Bankroll ist ein Begriff aus der Welt der Finanzen, der aber zum wichtigen Komponente der Glücksspielindustrie und auch Sportwetten geworden ist. Bevor man auf Tipps auf 20Bet oder bei anderen Online Buchmachern Tipps platziert, sollte man immer bestimmten Beitrag für Sportwetten zurücklegen. Es ist ein Gesamtbudget für Sportwetten. Ohne solides Bankroll Management wird man nie einen langfristigen Wetterfolg haben. Hier sind einige Tipps, wie man ein Wettbudget einrichten kann.
Zuerst sollte man das Gesamtbudget bestimmen
Ohne grundlegende Finanzplanung wird es also in dem Fall einfach nicht gehen. Um das Wettbudget einzurichten, muss man zunächst das allgemeine Gesamtbudget bestimmen. Es geht also um solche Sachen wie Brutto-/Nettoeinkommen, fixe Ausgaben, etc. Wenn Sie sich nie damit beschäftigt haben, können Sie einfach googeln. Sie können ganz einfach alle Ihre Ein- und -Ausgaben pro Monat in einer Excel-Tabelle fixieren. Dafür gibt es auch diverse Apps, viele von denen aus kostenfrei zu nutzen sind.
Dann berücksichtigt man eigene finanzielle Situation

Es gibt immer Ausgaben, die am wichtigsten sind und die über Qualität unseres Lebens entscheiden. Muss man Schulden bezahlen oder diverse Zahlungen begleichen, sollte man sich darum in erster Linie kümmern. Und das Restguthaben kann man für Sachen ausgeben, die nicht so relevant für Miete, Lebensmittel, Versicherung sind. Ausgaben für Sportwetten sind dabei gerade solche Unterhaltungskosten. Man muss Wettbudget so einrichten, damit dieser Betrag nicht über finanzielle Situation entscheidet.
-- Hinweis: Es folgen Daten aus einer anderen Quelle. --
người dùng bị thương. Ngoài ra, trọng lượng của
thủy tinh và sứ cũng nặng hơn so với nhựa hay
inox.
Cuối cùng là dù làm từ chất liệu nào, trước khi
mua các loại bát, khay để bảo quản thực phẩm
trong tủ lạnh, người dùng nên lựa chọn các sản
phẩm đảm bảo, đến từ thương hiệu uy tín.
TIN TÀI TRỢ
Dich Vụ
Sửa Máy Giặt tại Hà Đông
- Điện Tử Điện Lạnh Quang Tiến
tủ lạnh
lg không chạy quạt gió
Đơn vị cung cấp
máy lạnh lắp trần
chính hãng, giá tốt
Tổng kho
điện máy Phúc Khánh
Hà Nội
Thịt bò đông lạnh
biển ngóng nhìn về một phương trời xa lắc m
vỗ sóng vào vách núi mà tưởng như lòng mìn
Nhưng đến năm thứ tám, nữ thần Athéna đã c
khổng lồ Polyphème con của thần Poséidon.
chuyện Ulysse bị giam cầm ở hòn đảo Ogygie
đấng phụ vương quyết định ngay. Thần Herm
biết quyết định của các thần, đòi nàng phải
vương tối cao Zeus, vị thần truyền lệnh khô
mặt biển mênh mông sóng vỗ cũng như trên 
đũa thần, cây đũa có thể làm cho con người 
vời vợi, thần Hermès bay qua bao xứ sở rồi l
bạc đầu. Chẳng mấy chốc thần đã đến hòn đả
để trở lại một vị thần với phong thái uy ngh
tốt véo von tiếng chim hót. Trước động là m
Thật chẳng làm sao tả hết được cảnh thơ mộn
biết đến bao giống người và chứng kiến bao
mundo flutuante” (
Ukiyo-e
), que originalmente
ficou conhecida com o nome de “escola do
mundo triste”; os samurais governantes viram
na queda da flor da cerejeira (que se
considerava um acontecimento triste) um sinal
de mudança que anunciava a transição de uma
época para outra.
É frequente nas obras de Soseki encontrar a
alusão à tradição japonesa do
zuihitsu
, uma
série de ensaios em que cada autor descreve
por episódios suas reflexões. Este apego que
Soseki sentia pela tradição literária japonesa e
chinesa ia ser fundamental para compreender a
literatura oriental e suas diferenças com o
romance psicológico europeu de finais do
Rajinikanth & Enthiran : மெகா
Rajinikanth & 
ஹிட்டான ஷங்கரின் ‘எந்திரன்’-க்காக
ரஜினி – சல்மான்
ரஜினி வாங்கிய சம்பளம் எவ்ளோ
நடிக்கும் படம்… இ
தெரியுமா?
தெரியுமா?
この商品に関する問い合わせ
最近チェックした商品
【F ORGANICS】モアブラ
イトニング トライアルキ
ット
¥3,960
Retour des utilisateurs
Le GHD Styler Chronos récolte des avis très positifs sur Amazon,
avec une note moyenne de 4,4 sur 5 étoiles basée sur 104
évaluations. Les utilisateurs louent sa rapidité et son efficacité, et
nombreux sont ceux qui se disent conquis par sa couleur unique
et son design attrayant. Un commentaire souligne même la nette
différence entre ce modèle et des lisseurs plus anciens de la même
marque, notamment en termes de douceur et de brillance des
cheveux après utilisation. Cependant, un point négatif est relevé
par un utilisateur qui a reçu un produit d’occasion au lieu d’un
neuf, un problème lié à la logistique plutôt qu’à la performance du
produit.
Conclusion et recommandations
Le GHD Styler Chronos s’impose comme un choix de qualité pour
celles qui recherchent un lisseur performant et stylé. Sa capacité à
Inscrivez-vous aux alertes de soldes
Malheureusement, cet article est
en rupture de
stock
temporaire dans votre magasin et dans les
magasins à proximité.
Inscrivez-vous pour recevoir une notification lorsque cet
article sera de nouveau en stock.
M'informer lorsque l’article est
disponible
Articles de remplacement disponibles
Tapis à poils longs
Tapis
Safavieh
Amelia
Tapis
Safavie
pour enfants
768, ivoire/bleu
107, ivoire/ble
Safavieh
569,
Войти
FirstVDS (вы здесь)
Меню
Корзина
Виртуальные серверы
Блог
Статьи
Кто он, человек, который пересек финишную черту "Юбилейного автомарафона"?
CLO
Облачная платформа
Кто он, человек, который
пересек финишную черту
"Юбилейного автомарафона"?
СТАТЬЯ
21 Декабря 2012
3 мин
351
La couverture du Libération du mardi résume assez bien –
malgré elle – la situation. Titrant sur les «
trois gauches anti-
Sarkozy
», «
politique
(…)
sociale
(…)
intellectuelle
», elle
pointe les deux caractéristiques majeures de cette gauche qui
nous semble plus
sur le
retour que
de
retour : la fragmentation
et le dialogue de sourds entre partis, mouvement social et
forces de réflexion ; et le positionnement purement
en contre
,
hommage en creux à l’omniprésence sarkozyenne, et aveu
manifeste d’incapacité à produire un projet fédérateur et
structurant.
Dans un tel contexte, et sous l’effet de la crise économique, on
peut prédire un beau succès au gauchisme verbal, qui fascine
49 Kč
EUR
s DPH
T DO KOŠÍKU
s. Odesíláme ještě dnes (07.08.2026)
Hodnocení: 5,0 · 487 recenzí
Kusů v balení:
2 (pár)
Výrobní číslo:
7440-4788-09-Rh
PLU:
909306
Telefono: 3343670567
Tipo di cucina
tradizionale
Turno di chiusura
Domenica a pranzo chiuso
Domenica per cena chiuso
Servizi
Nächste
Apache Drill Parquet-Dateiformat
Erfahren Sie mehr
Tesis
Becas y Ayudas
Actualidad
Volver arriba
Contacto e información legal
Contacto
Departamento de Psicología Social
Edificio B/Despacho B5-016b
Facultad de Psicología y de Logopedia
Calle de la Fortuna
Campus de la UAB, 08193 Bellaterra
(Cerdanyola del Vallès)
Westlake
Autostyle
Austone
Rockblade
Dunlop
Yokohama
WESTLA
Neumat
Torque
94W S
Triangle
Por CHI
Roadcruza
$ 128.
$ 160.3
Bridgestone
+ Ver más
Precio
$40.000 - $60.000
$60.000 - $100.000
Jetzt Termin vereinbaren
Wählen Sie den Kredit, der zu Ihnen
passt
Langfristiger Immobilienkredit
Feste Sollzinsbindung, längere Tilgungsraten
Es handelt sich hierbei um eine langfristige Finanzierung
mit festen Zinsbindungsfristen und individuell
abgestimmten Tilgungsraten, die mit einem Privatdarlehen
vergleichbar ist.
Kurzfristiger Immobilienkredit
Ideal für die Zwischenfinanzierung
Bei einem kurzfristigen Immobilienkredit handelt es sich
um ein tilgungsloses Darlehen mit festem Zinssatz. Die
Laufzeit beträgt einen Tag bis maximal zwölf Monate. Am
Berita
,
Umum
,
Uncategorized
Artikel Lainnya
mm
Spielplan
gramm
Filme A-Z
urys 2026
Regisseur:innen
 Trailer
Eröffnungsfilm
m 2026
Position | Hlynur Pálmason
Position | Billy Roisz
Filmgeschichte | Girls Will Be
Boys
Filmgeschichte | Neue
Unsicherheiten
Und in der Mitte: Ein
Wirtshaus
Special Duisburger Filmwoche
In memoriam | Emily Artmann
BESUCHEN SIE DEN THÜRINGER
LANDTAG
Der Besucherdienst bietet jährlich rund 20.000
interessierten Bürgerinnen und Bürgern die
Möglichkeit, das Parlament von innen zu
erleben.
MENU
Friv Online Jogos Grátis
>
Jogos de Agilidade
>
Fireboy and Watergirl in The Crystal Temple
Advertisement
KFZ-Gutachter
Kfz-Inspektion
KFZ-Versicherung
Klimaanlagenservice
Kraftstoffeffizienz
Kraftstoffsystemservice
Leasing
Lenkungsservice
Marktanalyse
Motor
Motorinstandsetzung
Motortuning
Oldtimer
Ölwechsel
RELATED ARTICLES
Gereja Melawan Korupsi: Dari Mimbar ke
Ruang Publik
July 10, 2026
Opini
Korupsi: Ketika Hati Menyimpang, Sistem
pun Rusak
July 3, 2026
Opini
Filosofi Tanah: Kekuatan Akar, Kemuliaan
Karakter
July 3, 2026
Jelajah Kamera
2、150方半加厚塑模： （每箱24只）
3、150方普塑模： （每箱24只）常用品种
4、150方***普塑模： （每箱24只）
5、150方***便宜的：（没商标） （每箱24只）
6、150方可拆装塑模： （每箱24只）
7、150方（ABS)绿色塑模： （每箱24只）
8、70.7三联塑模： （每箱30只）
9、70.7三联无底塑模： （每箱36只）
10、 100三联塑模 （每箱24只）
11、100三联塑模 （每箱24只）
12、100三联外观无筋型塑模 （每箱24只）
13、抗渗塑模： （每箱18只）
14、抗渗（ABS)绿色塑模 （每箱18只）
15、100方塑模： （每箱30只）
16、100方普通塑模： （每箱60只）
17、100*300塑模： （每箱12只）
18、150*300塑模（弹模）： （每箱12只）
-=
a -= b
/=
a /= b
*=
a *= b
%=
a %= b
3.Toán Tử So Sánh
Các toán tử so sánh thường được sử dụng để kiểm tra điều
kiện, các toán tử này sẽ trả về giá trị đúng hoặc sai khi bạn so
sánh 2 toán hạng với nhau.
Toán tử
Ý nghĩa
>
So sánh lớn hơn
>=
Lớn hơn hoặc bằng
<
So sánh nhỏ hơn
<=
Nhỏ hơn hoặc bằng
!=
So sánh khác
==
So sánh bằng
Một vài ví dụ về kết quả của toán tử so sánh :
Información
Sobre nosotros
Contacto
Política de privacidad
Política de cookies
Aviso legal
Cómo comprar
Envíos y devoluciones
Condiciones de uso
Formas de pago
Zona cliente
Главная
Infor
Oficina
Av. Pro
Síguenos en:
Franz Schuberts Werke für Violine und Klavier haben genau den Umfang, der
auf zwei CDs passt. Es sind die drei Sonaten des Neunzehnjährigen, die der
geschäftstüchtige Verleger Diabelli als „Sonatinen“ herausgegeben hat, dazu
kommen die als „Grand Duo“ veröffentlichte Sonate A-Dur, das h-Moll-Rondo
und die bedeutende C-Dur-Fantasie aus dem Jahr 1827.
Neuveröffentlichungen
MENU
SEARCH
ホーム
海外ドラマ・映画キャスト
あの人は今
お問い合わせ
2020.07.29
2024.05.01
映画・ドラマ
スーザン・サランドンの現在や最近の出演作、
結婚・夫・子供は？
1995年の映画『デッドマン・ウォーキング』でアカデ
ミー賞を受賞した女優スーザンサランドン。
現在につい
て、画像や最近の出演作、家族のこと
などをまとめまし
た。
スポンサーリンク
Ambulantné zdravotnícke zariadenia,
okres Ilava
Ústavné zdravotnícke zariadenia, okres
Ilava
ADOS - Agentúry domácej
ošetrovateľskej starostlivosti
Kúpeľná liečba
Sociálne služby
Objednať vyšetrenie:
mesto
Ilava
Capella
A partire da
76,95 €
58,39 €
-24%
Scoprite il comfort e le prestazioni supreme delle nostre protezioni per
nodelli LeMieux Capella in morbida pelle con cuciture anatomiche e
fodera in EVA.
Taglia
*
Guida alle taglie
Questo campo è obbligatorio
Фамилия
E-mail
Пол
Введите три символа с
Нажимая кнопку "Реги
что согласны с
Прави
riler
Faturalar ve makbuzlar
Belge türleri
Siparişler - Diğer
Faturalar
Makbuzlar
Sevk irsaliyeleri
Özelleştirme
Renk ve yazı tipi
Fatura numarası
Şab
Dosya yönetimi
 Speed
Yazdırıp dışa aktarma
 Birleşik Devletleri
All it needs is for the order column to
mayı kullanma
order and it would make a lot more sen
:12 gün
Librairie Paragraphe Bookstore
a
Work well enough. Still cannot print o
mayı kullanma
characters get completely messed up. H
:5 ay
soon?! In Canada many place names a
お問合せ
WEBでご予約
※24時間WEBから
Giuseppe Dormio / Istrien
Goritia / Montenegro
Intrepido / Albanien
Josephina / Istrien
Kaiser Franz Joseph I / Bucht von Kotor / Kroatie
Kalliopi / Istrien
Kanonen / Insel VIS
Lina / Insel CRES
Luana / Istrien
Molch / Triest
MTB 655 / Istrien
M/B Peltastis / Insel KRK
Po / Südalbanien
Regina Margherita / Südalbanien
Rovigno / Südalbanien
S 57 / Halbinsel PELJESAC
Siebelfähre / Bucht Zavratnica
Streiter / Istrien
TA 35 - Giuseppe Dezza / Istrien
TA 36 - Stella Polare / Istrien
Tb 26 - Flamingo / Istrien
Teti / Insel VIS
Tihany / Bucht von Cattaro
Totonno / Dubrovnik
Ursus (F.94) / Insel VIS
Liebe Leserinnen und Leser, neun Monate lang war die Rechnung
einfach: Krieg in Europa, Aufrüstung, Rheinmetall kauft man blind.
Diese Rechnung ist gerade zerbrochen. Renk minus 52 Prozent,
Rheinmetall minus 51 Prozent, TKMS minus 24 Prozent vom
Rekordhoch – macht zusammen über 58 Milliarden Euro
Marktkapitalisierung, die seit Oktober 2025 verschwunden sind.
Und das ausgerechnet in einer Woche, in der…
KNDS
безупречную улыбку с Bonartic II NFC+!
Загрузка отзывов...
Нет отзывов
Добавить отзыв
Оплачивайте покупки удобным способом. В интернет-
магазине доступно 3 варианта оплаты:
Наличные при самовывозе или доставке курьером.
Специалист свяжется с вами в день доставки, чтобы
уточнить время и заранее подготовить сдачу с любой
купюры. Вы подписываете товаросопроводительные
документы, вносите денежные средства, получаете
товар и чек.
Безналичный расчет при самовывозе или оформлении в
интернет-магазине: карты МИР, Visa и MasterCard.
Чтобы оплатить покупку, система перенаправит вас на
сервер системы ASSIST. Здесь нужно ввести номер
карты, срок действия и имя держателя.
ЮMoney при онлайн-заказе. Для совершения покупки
Nach dem Verlust dieser Summe sollte man trotzdem genug Geld für alle wichtige und andere Ausgaben haben. So kann zum Beispiel ein 2%-prozentualer Anteil des Gesamtbudgets nicht entscheidend für das Gesamtbudget sein. Verliert man diese Summe, kann man trotzdem das Lebensstandard einhalten. Und wenn man 10% des Gesamtbudgets z.B. verliert, dann wird man auf Ersparnisse zurückgreifen müssen, um etwas zu bezahlen. Dann ist ein 10%-Prozentsatz eindeutig zu hoch für eine Bankroll. Eine Idee ist z.B., einen 1-5% Prozentsatz des Gesamtbudgets als Bankroll für Sportwetten zu verwenden.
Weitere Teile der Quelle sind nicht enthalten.